*WHAT IS EXPECTED:* Nothing but the entries, copied exactly, should appear in the response.

*PROVIDED ENTRIES:*
= = =
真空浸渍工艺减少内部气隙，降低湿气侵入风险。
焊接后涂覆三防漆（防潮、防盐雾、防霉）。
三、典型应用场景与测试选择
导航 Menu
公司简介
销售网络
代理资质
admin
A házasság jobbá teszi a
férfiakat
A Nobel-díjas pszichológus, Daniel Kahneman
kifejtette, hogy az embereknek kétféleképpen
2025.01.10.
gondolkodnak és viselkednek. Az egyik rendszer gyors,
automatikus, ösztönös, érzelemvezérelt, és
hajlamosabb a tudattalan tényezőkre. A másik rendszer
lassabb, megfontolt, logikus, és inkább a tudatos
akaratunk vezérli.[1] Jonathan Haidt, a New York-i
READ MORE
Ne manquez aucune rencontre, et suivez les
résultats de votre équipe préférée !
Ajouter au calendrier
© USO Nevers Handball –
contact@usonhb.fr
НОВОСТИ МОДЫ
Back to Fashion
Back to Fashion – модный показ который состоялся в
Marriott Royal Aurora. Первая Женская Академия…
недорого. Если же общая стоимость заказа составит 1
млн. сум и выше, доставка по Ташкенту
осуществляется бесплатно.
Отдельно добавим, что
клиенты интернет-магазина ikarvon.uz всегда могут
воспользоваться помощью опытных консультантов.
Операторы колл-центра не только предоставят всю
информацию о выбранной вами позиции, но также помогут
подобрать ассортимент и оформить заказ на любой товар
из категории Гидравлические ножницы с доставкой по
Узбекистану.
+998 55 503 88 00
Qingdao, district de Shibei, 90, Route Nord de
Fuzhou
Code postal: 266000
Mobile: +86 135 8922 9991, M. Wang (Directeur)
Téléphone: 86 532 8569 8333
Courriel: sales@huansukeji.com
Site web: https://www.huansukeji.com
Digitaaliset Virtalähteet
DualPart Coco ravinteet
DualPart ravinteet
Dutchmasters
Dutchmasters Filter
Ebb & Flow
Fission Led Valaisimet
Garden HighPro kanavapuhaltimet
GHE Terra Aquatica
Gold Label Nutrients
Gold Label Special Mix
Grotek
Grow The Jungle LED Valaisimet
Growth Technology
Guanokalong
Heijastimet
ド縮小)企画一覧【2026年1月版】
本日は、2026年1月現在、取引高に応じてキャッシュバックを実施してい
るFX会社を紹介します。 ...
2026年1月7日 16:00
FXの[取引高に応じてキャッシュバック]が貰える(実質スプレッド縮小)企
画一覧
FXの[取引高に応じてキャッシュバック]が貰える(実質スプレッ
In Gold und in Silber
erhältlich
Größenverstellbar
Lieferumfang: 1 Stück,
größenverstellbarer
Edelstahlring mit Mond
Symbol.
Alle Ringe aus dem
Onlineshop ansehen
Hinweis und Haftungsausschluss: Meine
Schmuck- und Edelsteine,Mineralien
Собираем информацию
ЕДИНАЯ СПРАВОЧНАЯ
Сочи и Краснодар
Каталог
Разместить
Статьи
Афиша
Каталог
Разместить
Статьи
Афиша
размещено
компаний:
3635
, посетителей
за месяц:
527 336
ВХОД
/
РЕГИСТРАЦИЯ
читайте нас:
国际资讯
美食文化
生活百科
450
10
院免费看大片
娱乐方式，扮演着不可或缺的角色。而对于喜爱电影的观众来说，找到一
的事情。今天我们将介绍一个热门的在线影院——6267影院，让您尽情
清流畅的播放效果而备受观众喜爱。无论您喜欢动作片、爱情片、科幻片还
= = =
*EXERCISE RESPONSE:*
真空浸渍工艺减少内部气隙，降低湿气侵入风险。
焊接后涂覆三防漆（防潮、防盐雾、防霉）。
三、典型应用场景与测试选择
导航 Menu
公司简介
销售网络
代理资质
admin
A házasság jobbá teszi a
férfiakat
A Nobel-díjas pszichológus, Daniel Kahneman
kifejtette, hogy az embereknek kétféleképpen
2025.01.10.
gondolkodnak és viselkednek. Az egyik rendszer gyors,
automatikus, ösztönös, érzelemvezérelt, és
hajlamosabb a tudattalan tényezőkre. A másik rendszer
lassabb, megfontolt, logikus, és inkább a tudatos
akaratunk vezérli.[1] Jonathan Haidt, a New York-i
READ MORE
Ne manquez aucune rencontre, et suivez les
résultats de votre équipe préférée !
Ajouter au calendrier
© USO Nevers Handball –
contact@usonhb.fr
НОВОСТИ МОДЫ
Back to Fashion
Back to Fashion – модный показ который состоялся в
Marriott Royal Aurora. Первая Женская Академия…
недорого. Если же общая стоимость заказа составит 1
млн. сум и выше, доставка по Ташкенту
осуществляется бесплатно.
Отдельно добавим, что
клиенты интернет-магазина ikarvon.uz всегда могут
воспользоваться помощью опытных консультантов.
Операторы колл-центра не только предоставят всю
информацию о выбранной вами позиции, но также помогут
подобрать ассортимент и оформить заказ на любой товар
из категории Гидравлические ножницы с доставкой по
Узбекистану.
+998 55 503 88 00
Qingdao, district de Shibei, 90, Route Nord de
Fuzhou
Code postal: 266000
Mobile: +86 135 8922 9991, M. Wang (Directeur)
Téléphone: 86 532 8569 8333
Courriel: sales@huansukeji.com
Site web: https://www.huansukeji.com
Digitaaliset Virtalähteet
DualPart Coco ravinteet
DualPart ravinteet
Dutchmasters
Dutchmasters Filter
Ebb & Flow
Fission Led Valaisimet
Garden HighPro kanavapuhaltimet
GHE Terra Aquatica
Gold Label Nutrients
Gold Label Special Mix
Grotek
Grow The Jungle LED Valaisimet
Growth Technology
Guanokalong
Heijastimet
ド縮小)企画一覧【2026年1月版】
本日は、2026年1月現在、取引高に応じてキャッシュバックを実施してい
るFX会社を紹介します。 ...
2026年1月7日 16:00
FXの[取引高に応じてキャッシュバック]が貰える(実質スプレッド縮小)企
画一覧
FXの[取引高に応じてキャッシュバック]が貰える(実質スプレッ
In Gold und in Silber
erhältlich
Größenverstellbar
Lieferumfang: 1 Stück,
größenverstellbarer
Edelstahlring mit Mond
Symbol.
Alle Ringe aus dem
Onlineshop ansehen
Hinweis und Haftungsausschluss: Meine
Schmuck- und Edelsteine,Mineralien
Собираем информацию
ЕДИНАЯ СПРАВОЧНАЯ
Сочи и Краснодар
Каталог
Разместить
Статьи
Афиша
Каталог
Разместить
Статьи
Афиша
размещено
компаний:
3635
, посетителей
за месяц:
527 336
ВХОД
/
РЕГИСТРАЦИЯ
читайте нас:
国际资讯
美食文化
生活百科
450
10
院免费看大片
娱乐方式，扮演着不可或缺的角色。而对于喜爱电影的观众来说，找到一
的事情。今天我们将介绍一个热门的在线影院——6267影院，让您尽情
清流畅的播放效果而备受观众喜爱。无论您喜欢动作片、爱情片、科幻片还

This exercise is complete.